Where can I find information on de novo variants?¶
Where can I find information on de novo variants?
For the Main Programme V9 release, genome-wide de novo variant (DNV) annotation was performed for all trios that have been successfully run through the Genomics England Rare Disease Interpretation Pipeline.
The dataset comprises genome-wide DNV annotation for 13,949 trios from 12,609 families from the rare disease programme.
You can find the full documentation here: De novo variant research dataset
The DNV annotation pipeline flags likely DNVs for each trio based on an array of filters that interrogate the multi-sample VCF outputs of the Platypus variant caller. The filters are grouped into two broad categories, base and stringent, _and each variant is flagged if it fails any particular filter. We recommend using DNVs that pass the _stringent filter in general, as these are more likely to be true DNVs.

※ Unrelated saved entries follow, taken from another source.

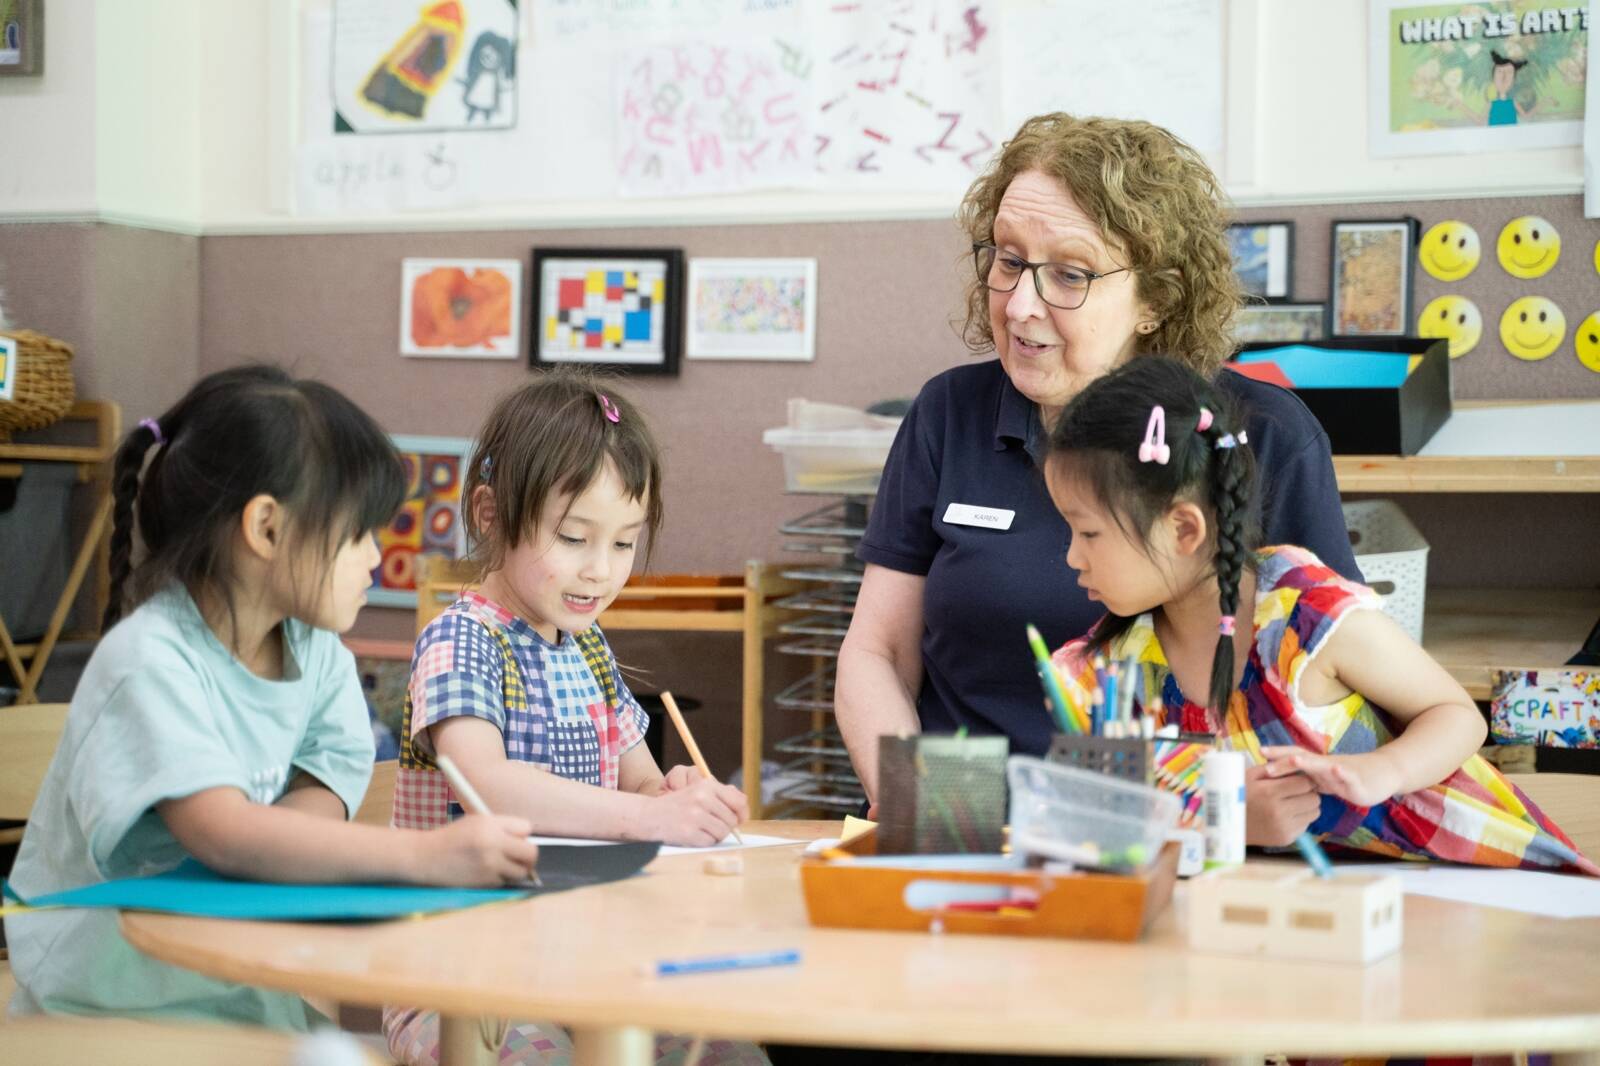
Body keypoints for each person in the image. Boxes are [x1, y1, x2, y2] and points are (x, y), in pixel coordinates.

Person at [837, 113, 1361, 829]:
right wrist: (938, 813)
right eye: (1009, 260)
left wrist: (1225, 812)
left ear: (1157, 298)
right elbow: (878, 653)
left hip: (1186, 841)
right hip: (963, 822)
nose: (1020, 305)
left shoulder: (1262, 436)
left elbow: (1340, 682)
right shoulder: (948, 413)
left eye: (1069, 275)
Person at [5, 366, 540, 1027]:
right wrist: (431, 856)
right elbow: (223, 835)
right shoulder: (148, 661)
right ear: (265, 528)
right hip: (108, 1004)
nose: (377, 556)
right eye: (357, 535)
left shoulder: (316, 651)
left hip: (239, 986)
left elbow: (320, 791)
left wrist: (280, 848)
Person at [1043, 355, 1596, 871]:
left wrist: (1376, 773)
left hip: (1476, 880)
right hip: (1308, 912)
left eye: (1088, 532)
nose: (1070, 556)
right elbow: (1111, 830)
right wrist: (1229, 822)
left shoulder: (1307, 619)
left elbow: (1457, 715)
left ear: (1184, 529)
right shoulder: (1114, 670)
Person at [383, 369, 763, 1066]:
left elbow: (641, 788)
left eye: (623, 543)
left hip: (584, 961)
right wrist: (648, 818)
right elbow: (489, 787)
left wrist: (674, 796)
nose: (600, 571)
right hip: (458, 975)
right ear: (490, 514)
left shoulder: (587, 647)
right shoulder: (463, 638)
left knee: (729, 1051)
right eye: (573, 537)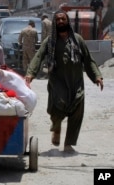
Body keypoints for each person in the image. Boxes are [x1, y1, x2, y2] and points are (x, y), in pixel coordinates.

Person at [25, 10, 104, 153]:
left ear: (67, 21)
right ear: (55, 23)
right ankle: (56, 128)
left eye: (63, 19)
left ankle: (69, 144)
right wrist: (30, 74)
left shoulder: (78, 39)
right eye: (58, 20)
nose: (61, 21)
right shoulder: (50, 41)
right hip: (58, 82)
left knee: (77, 112)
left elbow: (88, 59)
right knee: (56, 108)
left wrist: (97, 76)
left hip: (76, 82)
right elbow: (38, 56)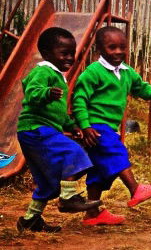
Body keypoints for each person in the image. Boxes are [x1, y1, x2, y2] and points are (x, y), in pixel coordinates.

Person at [72, 26, 151, 225]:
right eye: (111, 47)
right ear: (100, 49)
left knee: (98, 171)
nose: (118, 52)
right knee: (117, 152)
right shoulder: (93, 72)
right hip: (96, 126)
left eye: (122, 47)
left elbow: (144, 89)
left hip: (108, 126)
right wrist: (85, 125)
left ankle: (92, 213)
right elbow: (79, 99)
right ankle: (135, 189)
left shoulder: (126, 72)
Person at [16, 28, 102, 232]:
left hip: (39, 130)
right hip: (36, 128)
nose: (70, 58)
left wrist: (71, 125)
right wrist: (46, 92)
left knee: (48, 183)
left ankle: (29, 221)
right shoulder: (43, 71)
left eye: (72, 53)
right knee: (72, 151)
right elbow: (31, 93)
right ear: (46, 53)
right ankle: (69, 198)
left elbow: (59, 113)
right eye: (64, 53)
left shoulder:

The outputs of the DNV research dataset are:
|denovo_cohort_information||A LabKey table with cohort information for all participants included in the DNV dataset. Attributes within this table include: participant ID, sex, affection status, family ID, pedigree ID, and the path to each family's multi-sample VCF with flagged DNVs.|
|denovo_flagged_variants||A LabKey table of all variants that pass base_filter for all trios within the DNV dataset. The table does not include variants that fail the base_filter due to size restrictions, but these can be found in the annotated multi-sample VCFs. This table includes all flags from the DNV annotation pipeline for each variant.|
|annotated multi-sample VCFs (family level)||All multi-sample VCFs per family with DNVs flagged within the FORMAT field. These VCFs are functionally annotated with VEP and accessible within the filesystem. File paths per participant are included in the denovo_cohort_information LabKey table. The data can be found in directory: /gel_data_resources/main_programme/denovo_variant_dataset/|
This page was last updated on the 02 Apr 2020.